- PROBLEM DETAILS: Copy the text of every row below word for word, leaving out the pictures.

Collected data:
☆ ☆ ☆ ☆ ☆
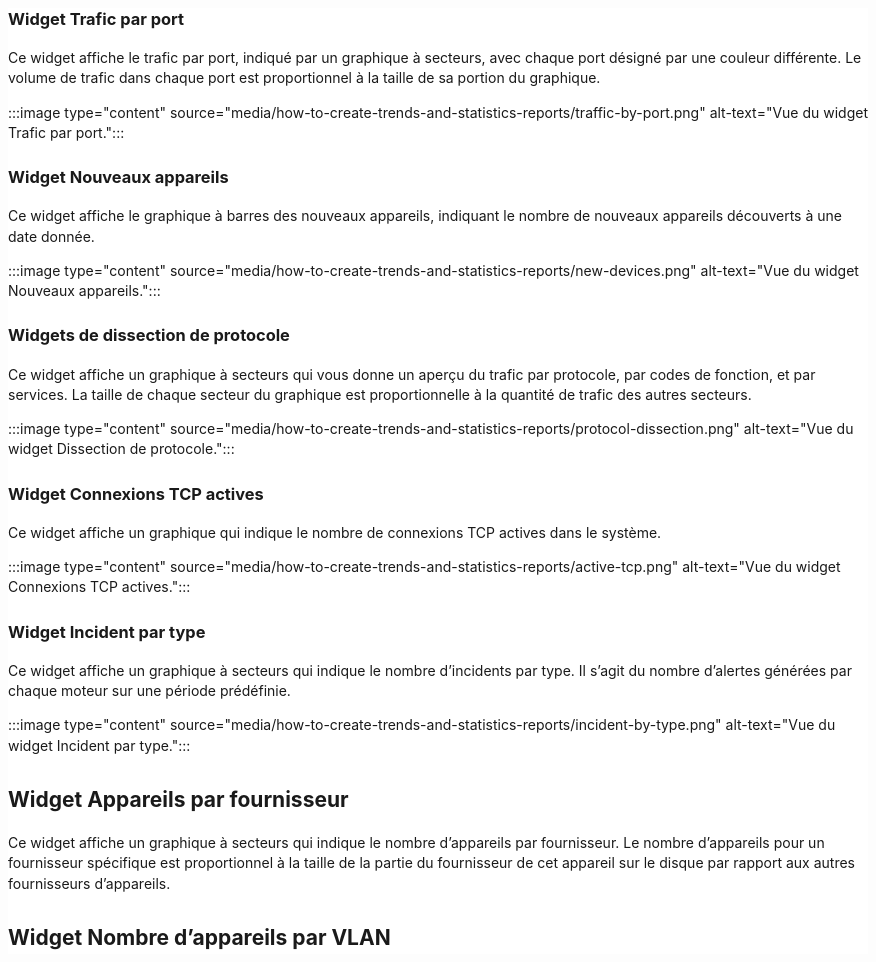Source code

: ### <a name="traffic-by-port-widget"></a>Widget Trafic par port

Ce widget affiche le trafic par port, indiqué par un graphique à secteurs, avec chaque port désigné par une couleur différente. Le volume de trafic dans chaque port est proportionnel à la taille de sa portion du graphique.

:::image type="content" source="media/how-to-create-trends-and-statistics-reports/traffic-by-port.png" alt-text="Vue du widget Trafic par port.":::

### <a name="new-devices-widget"></a>Widget Nouveaux appareils

Ce widget affiche le graphique à barres des nouveaux appareils, indiquant le nombre de nouveaux appareils découverts à une date donnée.

:::image type="content" source="media/how-to-create-trends-and-statistics-reports/new-devices.png" alt-text="Vue du widget Nouveaux appareils.":::

### <a name="protocol-dissection-widgets"></a>Widgets de dissection de protocole

Ce widget affiche un graphique à secteurs qui vous donne un aperçu du trafic par protocole, par codes de fonction, et par services. La taille de chaque secteur du graphique est proportionnelle à la quantité de trafic des autres secteurs.

:::image type="content" source="media/how-to-create-trends-and-statistics-reports/protocol-dissection.png" alt-text="Vue du widget Dissection de protocole.":::

### <a name="active-tcp-connections-widget"></a>Widget Connexions TCP actives

Ce widget affiche un graphique qui indique le nombre de connexions TCP actives dans le système.

:::image type="content" source="media/how-to-create-trends-and-statistics-reports/active-tcp.png" alt-text="Vue du widget Connexions TCP actives.":::

### <a name="incident-by-type-widget"></a>Widget Incident par type

Ce widget affiche un graphique à secteurs qui indique le nombre d’incidents par type. Il s’agit du nombre d’alertes générées par chaque moteur sur une période prédéfinie.

:::image type="content" source="media/how-to-create-trends-and-statistics-reports/incident-by-type.png" alt-text="Vue du widget Incident par type.":::

## <a name="devices-by-vendor-widget"></a>Widget Appareils par fournisseur

Ce widget affiche un graphique à secteurs qui indique le nombre d’appareils par fournisseur. Le nombre d’appareils pour un fournisseur spécifique est proportionnel à la taille de la partie du fournisseur de cet appareil sur le disque par rapport aux autres fournisseurs d’appareils.

## <a name="number-of-devices-per-vlan-widget"></a>Widget Nombre d’appareils par VLAN
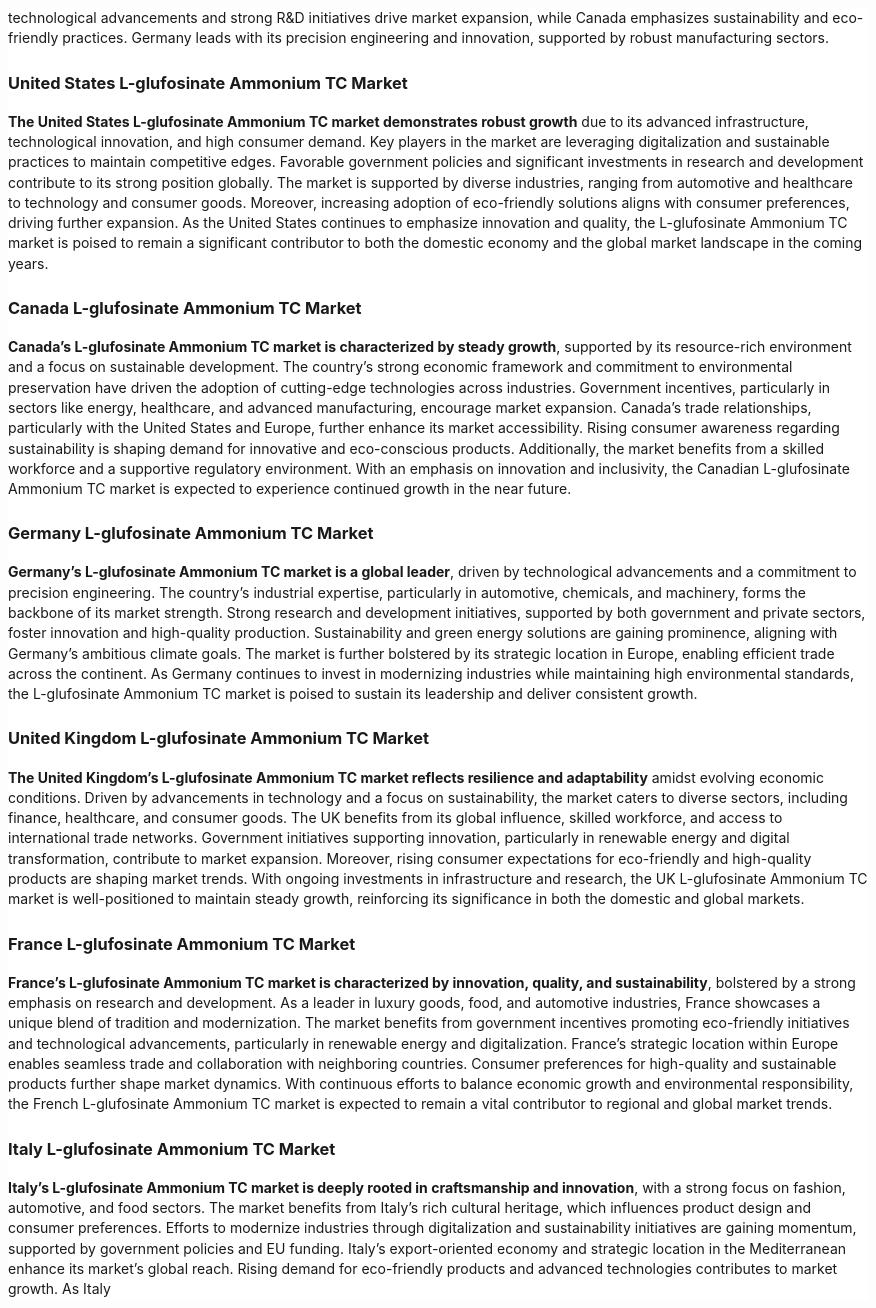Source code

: technological advancements and strong R&amp;D initiatives drive market expansion, while Canada emphasizes sustainability and eco-friendly practices. Germany leads with its precision engineering and innovation, supported by robust manufacturing sectors.</span></em></p></blockquote><h3><strong>United States L-glufosinate Ammonium TC Market</strong></h3><p><strong>The United States L-glufosinate Ammonium TC market demonstrates robust growth</strong> due to its advanced infrastructure, technological innovation, and high consumer demand. Key players in the market are leveraging digitalization and sustainable practices to maintain competitive edges. Favorable government policies and significant investments in research and development contribute to its strong position globally. The market is supported by diverse industries, ranging from automotive and healthcare to technology and consumer goods. Moreover, increasing adoption of eco-friendly solutions aligns with consumer preferences, driving further expansion. As the United States continues to emphasize innovation and quality, the L-glufosinate Ammonium TC market is poised to remain a significant contributor to both the domestic economy and the global market landscape in the coming years.</p><h3><strong>Canada L-glufosinate Ammonium TC Market</strong></h3><p><strong>Canada&rsquo;s L-glufosinate Ammonium TC market is characterized by steady growth</strong>, supported by its resource-rich environment and a focus on sustainable development. The country&rsquo;s strong economic framework and commitment to environmental preservation have driven the adoption of cutting-edge technologies across industries. Government incentives, particularly in sectors like energy, healthcare, and advanced manufacturing, encourage market expansion. Canada&rsquo;s trade relationships, particularly with the United States and Europe, further enhance its market accessibility. Rising consumer awareness regarding sustainability is shaping demand for innovative and eco-conscious products. Additionally, the market benefits from a skilled workforce and a supportive regulatory environment. With an emphasis on innovation and inclusivity, the Canadian L-glufosinate Ammonium TC market is expected to experience continued growth in the near future.</p><h3><strong>Germany L-glufosinate Ammonium TC Market</strong></h3><p><strong>Germany&rsquo;s L-glufosinate Ammonium TC market is a global leader</strong>, driven by technological advancements and a commitment to precision engineering. The country&rsquo;s industrial expertise, particularly in automotive, chemicals, and machinery, forms the backbone of its market strength. Strong research and development initiatives, supported by both government and private sectors, foster innovation and high-quality production. Sustainability and green energy solutions are gaining prominence, aligning with Germany&rsquo;s ambitious climate goals. The market is further bolstered by its strategic location in Europe, enabling efficient trade across the continent. As Germany continues to invest in modernizing industries while maintaining high environmental standards, the L-glufosinate Ammonium TC market is poised to sustain its leadership and deliver consistent growth.</p><h3><strong>United Kingdom L-glufosinate Ammonium TC Market</strong></h3><p><strong>The United Kingdom&rsquo;s L-glufosinate Ammonium TC market reflects resilience and adaptability</strong> amidst evolving economic conditions. Driven by advancements in technology and a focus on sustainability, the market caters to diverse sectors, including finance, healthcare, and consumer goods. The UK benefits from its global influence, skilled workforce, and access to international trade networks. Government initiatives supporting innovation, particularly in renewable energy and digital transformation, contribute to market expansion. Moreover, rising consumer expectations for eco-friendly and high-quality products are shaping market trends. With ongoing investments in infrastructure and research, the UK L-glufosinate Ammonium TC market is well-positioned to maintain steady growth, reinforcing its significance in both the domestic and global markets.</p><h3><strong>France L-glufosinate Ammonium TC Market</strong></h3><p><strong>France&rsquo;s L-glufosinate Ammonium TC market is characterized by innovation, quality, and sustainability</strong>, bolstered by a strong emphasis on research and development. As a leader in luxury goods, food, and automotive industries, France showcases a unique blend of tradition and modernization. The market benefits from government incentives promoting eco-friendly initiatives and technological advancements, particularly in renewable energy and digitalization. France&rsquo;s strategic location within Europe enables seamless trade and collaboration with neighboring countries. Consumer preferences for high-quality and sustainable products further shape market dynamics. With continuous efforts to balance economic growth and environmental responsibility, the French L-glufosinate Ammonium TC market is expected to remain a vital contributor to regional and global market trends.</p><h3><strong>Italy L-glufosinate Ammonium TC Market</strong></h3><p><strong>Italy&rsquo;s L-glufosinate Ammonium TC market is deeply rooted in craftsmanship and innovation</strong>, with a strong focus on fashion, automotive, and food sectors. The market benefits from Italy&rsquo;s rich cultural heritage, which influences product design and consumer preferences. Efforts to modernize industries through digitalization and sustainability initiatives are gaining momentum, supported by government policies and EU funding. Italy&rsquo;s export-oriented economy and strategic location in the Mediterranean enhance its market&rsquo;s global reach. Rising demand for eco-friendly products and advanced technologies contributes to market growth. As Italy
☆ ☆ ☆ ☆ ☆
- EXERCISE SOLUTION:
Source code

: ### <a name="traffic-by-port-widget"></a>Widget Trafic par port

Ce widget affiche le trafic par port, indiqué par un graphique à secteurs, avec chaque port désigné par une couleur différente. Le volume de trafic dans chaque port est proportionnel à la taille de sa portion du graphique.

:::image type="content" source="media/how-to-create-trends-and-statistics-reports/traffic-by-port.png" alt-text="Vue du widget Trafic par port.":::

### <a name="new-devices-widget"></a>Widget Nouveaux appareils

Ce widget affiche le graphique à barres des nouveaux appareils, indiquant le nombre de nouveaux appareils découverts à une date donnée.

:::image type="content" source="media/how-to-create-trends-and-statistics-reports/new-devices.png" alt-text="Vue du widget Nouveaux appareils.":::

### <a name="protocol-dissection-widgets"></a>Widgets de dissection de protocole

Ce widget affiche un graphique à secteurs qui vous donne un aperçu du trafic par protocole, par codes de fonction, et par services. La taille de chaque secteur du graphique est proportionnelle à la quantité de trafic des autres secteurs.

:::image type="content" source="media/how-to-create-trends-and-statistics-reports/protocol-dissection.png" alt-text="Vue du widget Dissection de protocole.":::

### <a name="active-tcp-connections-widget"></a>Widget Connexions TCP actives

Ce widget affiche un graphique qui indique le nombre de connexions TCP actives dans le système.

:::image type="content" source="media/how-to-create-trends-and-statistics-reports/active-tcp.png" alt-text="Vue du widget Connexions TCP actives.":::

### <a name="incident-by-type-widget"></a>Widget Incident par type

Ce widget affiche un graphique à secteurs qui indique le nombre d’incidents par type. Il s’agit du nombre d’alertes générées par chaque moteur sur une période prédéfinie.

:::image type="content" source="media/how-to-create-trends-and-statistics-reports/incident-by-type.png" alt-text="Vue du widget Incident par type.":::

## <a name="devices-by-vendor-widget"></a>Widget Appareils par fournisseur

Ce widget affiche un graphique à secteurs qui indique le nombre d’appareils par fournisseur. Le nombre d’appareils pour un fournisseur spécifique est proportionnel à la taille de la partie du fournisseur de cet appareil sur le disque par rapport aux autres fournisseurs d’appareils.

## <a name="number-of-devices-per-vlan-widget"></a>Widget Nombre d’appareils par VLAN
Source code

: technological advancements and strong R&amp;D initiatives drive market expansion, while Canada emphasizes sustainability and eco-friendly practices. Germany leads with its precision engineering and innovation, supported by robust manufacturing sectors.</span></em></p></blockquote><h3><strong>United States L-glufosinate Ammonium TC Market</strong></h3><p><strong>The United States L-glufosinate Ammonium TC market demonstrates robust growth</strong> due to its advanced infrastructure, technological innovation, and high consumer demand. Key players in the market are leveraging digitalization and sustainable practices to maintain competitive edges. Favorable government policies and significant investments in research and development contribute to its strong position globally. The market is supported by diverse industries, ranging from automotive and healthcare to technology and consumer goods. Moreover, increasing adoption of eco-friendly solutions aligns with consumer preferences, driving further expansion. As the United States continues to emphasize innovation and quality, the L-glufosinate Ammonium TC market is poised to remain a significant contributor to both the domestic economy and the global market landscape in the coming years.</p><h3><strong>Canada L-glufosinate Ammonium TC Market</strong></h3><p><strong>Canada&rsquo;s L-glufosinate Ammonium TC market is characterized by steady growth</strong>, supported by its resource-rich environment and a focus on sustainable development. The country&rsquo;s strong economic framework and commitment to environmental preservation have driven the adoption of cutting-edge technologies across industries. Government incentives, particularly in sectors like energy, healthcare, and advanced manufacturing, encourage market expansion. Canada&rsquo;s trade relationships, particularly with the United States and Europe, further enhance its market accessibility. Rising consumer awareness regarding sustainability is shaping demand for innovative and eco-conscious products. Additionally, the market benefits from a skilled workforce and a supportive regulatory environment. With an emphasis on innovation and inclusivity, the Canadian L-glufosinate Ammonium TC market is expected to experience continued growth in the near future.</p><h3><strong>Germany L-glufosinate Ammonium TC Market</strong></h3><p><strong>Germany&rsquo;s L-glufosinate Ammonium TC market is a global leader</strong>, driven by technological advancements and a commitment to precision engineering. The country&rsquo;s industrial expertise, particularly in automotive, chemicals, and machinery, forms the backbone of its market strength. Strong research and development initiatives, supported by both government and private sectors, foster innovation and high-quality production. Sustainability and green energy solutions are gaining prominence, aligning with Germany&rsquo;s ambitious climate goals. The market is further bolstered by its strategic location in Europe, enabling efficient trade across the continent. As Germany continues to invest in modernizing industries while maintaining high environmental standards, the L-glufosinate Ammonium TC market is poised to sustain its leadership and deliver consistent growth.</p><h3><strong>United Kingdom L-glufosinate Ammonium TC Market</strong></h3><p><strong>The United Kingdom&rsquo;s L-glufosinate Ammonium TC market reflects resilience and adaptability</strong> amidst evolving economic conditions. Driven by advancements in technology and a focus on sustainability, the market caters to diverse sectors, including finance, healthcare, and consumer goods. The UK benefits from its global influence, skilled workforce, and access to international trade networks. Government initiatives supporting innovation, particularly in renewable energy and digital transformation, contribute to market expansion. Moreover, rising consumer expectations for eco-friendly and high-quality products are shaping market trends. With ongoing investments in infrastructure and research, the UK L-glufosinate Ammonium TC market is well-positioned to maintain steady growth, reinforcing its significance in both the domestic and global markets.</p><h3><strong>France L-glufosinate Ammonium TC Market</strong></h3><p><strong>France&rsquo;s L-glufosinate Ammonium TC market is characterized by innovation, quality, and sustainability</strong>, bolstered by a strong emphasis on research and development. As a leader in luxury goods, food, and automotive industries, France showcases a unique blend of tradition and modernization. The market benefits from government incentives promoting eco-friendly initiatives and technological advancements, particularly in renewable energy and digitalization. France&rsquo;s strategic location within Europe enables seamless trade and collaboration with neighboring countries. Consumer preferences for high-quality and sustainable products further shape market dynamics. With continuous efforts to balance economic growth and environmental responsibility, the French L-glufosinate Ammonium TC market is expected to remain a vital contributor to regional and global market trends.</p><h3><strong>Italy L-glufosinate Ammonium TC Market</strong></h3><p><strong>Italy&rsquo;s L-glufosinate Ammonium TC market is deeply rooted in craftsmanship and innovation</strong>, with a strong focus on fashion, automotive, and food sectors. The market benefits from Italy&rsquo;s rich cultural heritage, which influences product design and consumer preferences. Efforts to modernize industries through digitalization and sustainability initiatives are gaining momentum, supported by government policies and EU funding. Italy&rsquo;s export-oriented economy and strategic location in the Mediterranean enhance its market&rsquo;s global reach. Rising demand for eco-friendly products and advanced technologies contributes to market growth. As Italy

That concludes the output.